ERDOGAN’S APOLOGIES FOR DERSIM
The people of Dersim were targeted because they were Kurds and thus “different” in their language, ethnicity and religious sect. Government officials prepared various reports starting from 1925 describing the people of Dersim as outlaws who had to be disciplined because they were a threat to the supposedly modern Turkish republic created by Kemal Ataturk. A special administration for Dersim and overseen by a military commander with absolute power was established.
Prior to 1937 thousands of Kurds were forced to move to other parts of Turkey as part of the 1934 Settlement Law. Every spring the military conducted operations to silence opposition in the region. With the final operation that started in 1937, according to official figures, 14,000 people were killed, and 12,000 people were forced to leave the area. The killings were indiscriminate. According to Ihsan Sabri Cağlayangil, then a police inspector in the region and later the minister of foreign affairs, the Turkish military even used poisonous gas to kill people hiding in mountain caves. Orphans were taken away.
Kemal Kılıçdaroğlu, the current leader of the CHP, is from Dersim, but has refused to apologize for the role his party played in these atrocities. What is even more embarrassing is the attempt of some CHP deputies to justify what was done. Gülsun Bilgehan, a member of Parliament from the CHP, is the granddaughter of İsmet İnönü, who was the successor to Kemal Ataturk as Turkey’s leader. As such, Inonu was among the leaders of the CHP's Dersim policy in the 1920s and 1930s. In a recent interview Bilgehan acknowledges that the methods used to resolve the Dersim question do not fit the contemporary understanding of human rights. However, she added: “At that time there was no other way to resolve the question. I think we had better look at the outcome. As a result the people of Tunceli (Dersim) today are the most well-mannered, educated and committed to democracy.” Thus, even today the Kemalists can defend and justify what they did by a reference to their “civilizing mission.”
Although Erdogan’s AKP won practically 50 percent of the popular vote or 326 seats while the pro-Kurdish BDP and its allies won a record 36 seats in the parliamentary elections held on June 12, 2011, hopes for a renewed and more successful Kurdish Initiative quickly foundered for many reasons. Shortly after the election results had been announced, for example, the newly elected BDP MPs began to boycott parliament in protest over the jailing of five of their elected colleagues, while a sixth (the well-known Hatip Dicle) was stripped of his seat for supposed “terrorism” offenses.
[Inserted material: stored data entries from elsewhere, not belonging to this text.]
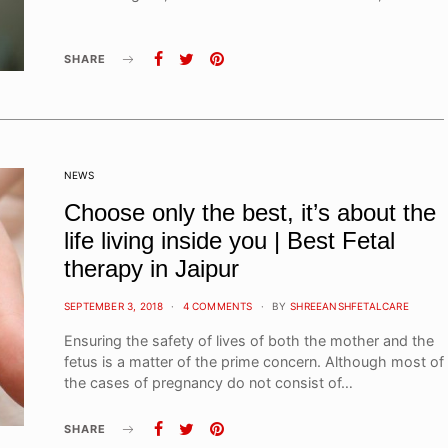
SHARE
NEWS
Choose only the best, it’s about the
life living inside you | Best Fetal
therapy in Jaipur
POSTED
SEPTEMBER 3, 2018
4 COMMENTS
BY
SHREEANSHFETALCARE
ON
Ensuring the safety of lives of both the mother and the
fetus is a matter of the prime concern. Although most of
the cases of pregnancy do not consist of…
SHARE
The Turkish judiciary declined to free any of the six BDP politicians, as well as the numerous other local KCK members still imprisoned for reputed links to the PKK.
Newly elected Prime Minister Erdogan seemingly turned his back on an earlier promise to seek consensus on the drafting of a new constitution that would help solve the Kurdish problem, broke off contact with the BDP, and continued to declare that the Kurdish problem had been solved and only a PKK problem remained. How could the new AKP government begin to solve the Kurdish problem when it refused to deal with its main interlocutor?
In the following months fighting between the Turkish state and the PKK resumed. Erdogan’s promised renewal of his Kurdish Initiative appeared dead. It remains to be seen whether his recent apology for Dersim will be a first step for renewing his Kurdish Initiative. Although the current situation in Turkey does not look very hopeful, sometimes the darkest hour is just before the dawn!